No C required. No recompilation. Just write your logic in pure python code in `calc_hash()`.
You can use any python modules you want.
---
## Quick Start
Hashcat mode `73000` is preconfigured to load a generic Python plugin source file from `Python/generic_hash_mp.py`:
```
hashcat -m 73000 -b
```
You can edit the `Python/generic_hash_mp.py`, or override the plugin source file with:
```
hashcat -m 73000 --bridge-parameter1=my_hash.py hash.txt wordlist.txt ...
```
---
## Yescrypt in One Line
### Generate a Yescrypt Test Hash
```
echo password | mkpasswd -s -m yescrypt
```
Example output:
```
$y$j9T$uxVFACnNnGBakt9MLrpFf0$SmbSZAge5oa1BfHPBxYGq3mITgHeO/iG2Mdfgo93UN0
```
### Prepare Hash Line for Hashcat
```
$y$j9T$uxVFACnNnGBakt9MLrpFf0$SmbSZAge5oa1BfHPBxYGq3mITgHeO/iG2Mdfgo93UN0*$y$j9T$uxVFACnNnGBakt9MLrpFf0$
```
(Use the full hash before the `*`, and the salt portion after the `*`.)
### Plugin Code
Install the module:
```
pip install pyescrypt
```
Then in your plugin (either `generic_hash_mp.py` for -m 73000 or `generic_hash_sp.py` for -m 72000)
```python
from pyescrypt import Yescrypt,Mode
# Self-Test pair
ST_HASH = "$y$j9T$uxVFACnNnGBakt9MLrpFf0$SmbSZAge5oa1BfHPBxYGq3mITgHeO/iG2Mdfgo93UN0*$y$j9T$uxVFACnNnGBakt9MLrpFf0$"
ST_PASS = "password"
def calc_hash(password: bytes, salt: dict) -> str:
return Yescrypt(n=4096, r=32, p=1, mode=Mode.MCF).digest(password=password, settings=hcshared.get_salt_buf(salt)).decode('utf8')
```
That's it - full Yescrypt support in Hashcat with a single line of code.
### Run
```
hashcat -m 73000 yescrypt.hash wordlist.txt
```
---
## Debugging Without Hashcat
You can run your plugin as a standalone script:
```
python3 generic_hash.py
```
It reads passwords from stdin and prints the result of `calc_hash()`:
```
echo "password" | python3 generic_hash_mp.py
```
Note that you probably want to inline the correct salt value, see the `main` section in the code.
---
## Windows and Linux/macOS
There are significant differences between Windows and Linux/macOS when embedding Python as done here. It's a complex issue, and we hope future Python developments toward a fully GIL-free mode will resolve it. For now, we must work around platform-specific behavior.
### On Windows
The `multiprocessing` module is not fully supported in this embedded setup. As a result, only one thread can run effectively. While the `threading` module does work, most cryptographic functions like `sha256()` block the GIL. CPU-intensive algorithms such as 10,000 iterations of `sha256()` will monopolize the GIL, making the program effectively single-threaded.
### On Linux/macOS
The `multiprocessing` module works correctly, enabling full CPU utilization through parallel worker processes.
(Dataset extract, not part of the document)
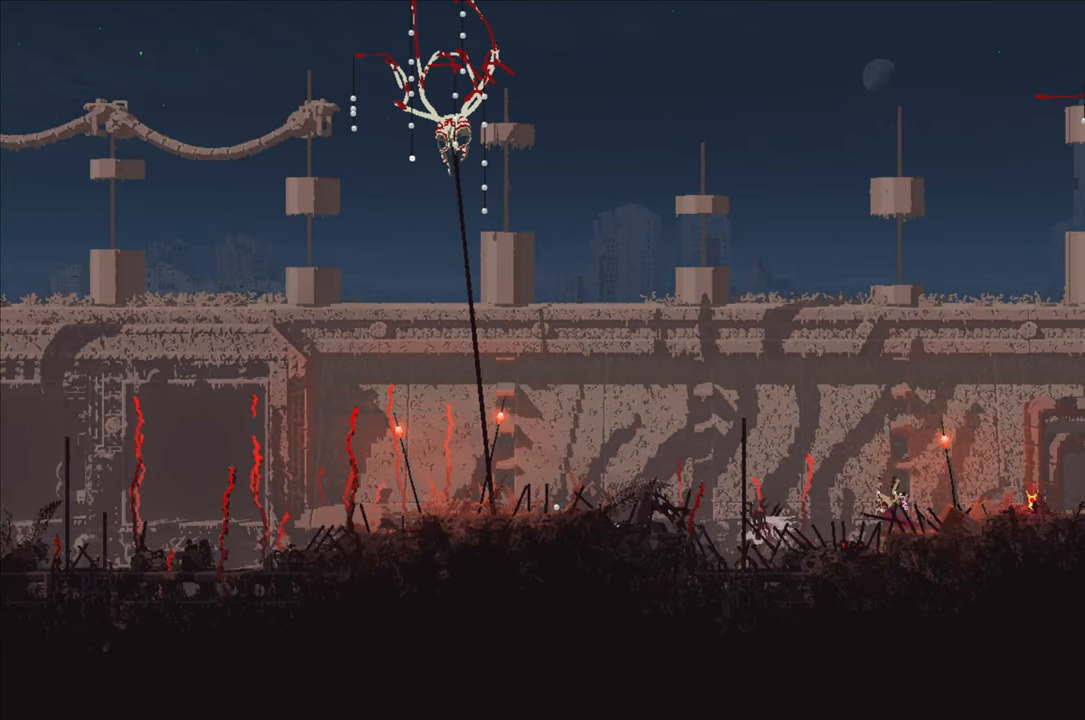
{"buttons": [], "left_stick": "left", "right_stick": "center", "events": []}
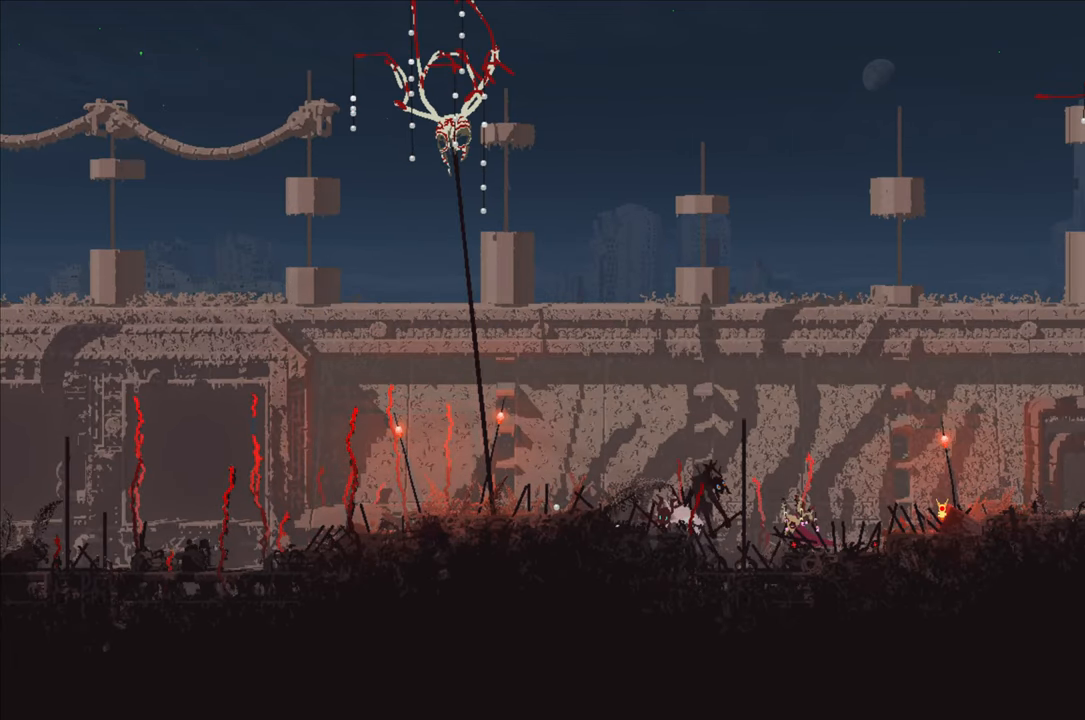
{"buttons": [], "left_stick": "left", "right_stick": "center", "events": []}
### Free-threaded Python (3.13+)
Python 3.13 introduces optional GIL-free support. This allows multithreading to work even in embedded Python, both on Linux and Windows. Hashcat leverages this through two modes:
- `-m 72000`: Uses free-threaded Python (no multiprocessing)
- `-m 73000`: Uses GIL-bound Python with multiprocessing
Multiprocessing (73000) supports most modules and is generally better for real-world workloads, but it works only on Linux. Developers may use `-m 73000` on Linux for performance and `-m 72000` on Windows for development, provided their code does not rely on modules that require `cffi` because this as of now lacks support for running with Python free-treaded ABI.
---
## Python 3.13 Requirement
The `-m 72000` mode requires Python 3.13 due to its reliance on the new free-threading feature. This feature is not available in earlier versions.
### Why Python 3.13 Isn't Preinstalled
Several Linux distributions, including Ubuntu 24.04, do not ship with Python 3.13 because it was released after the distros feature freeze. You will likely need to install it manually.
### Installing Python 3.13
**On Windows**: Use the official installer and ensure you check the "Install free-threaded" option - it's disabled by default.
**On Linux/macOS**: Use `pyenv`. It's the easiest way to install and manage Python versions:
```
pyenv install 3.13t
pyenv local 3.13t
```
This makes it easy to manage `pip` packages without global installs or virtual environments.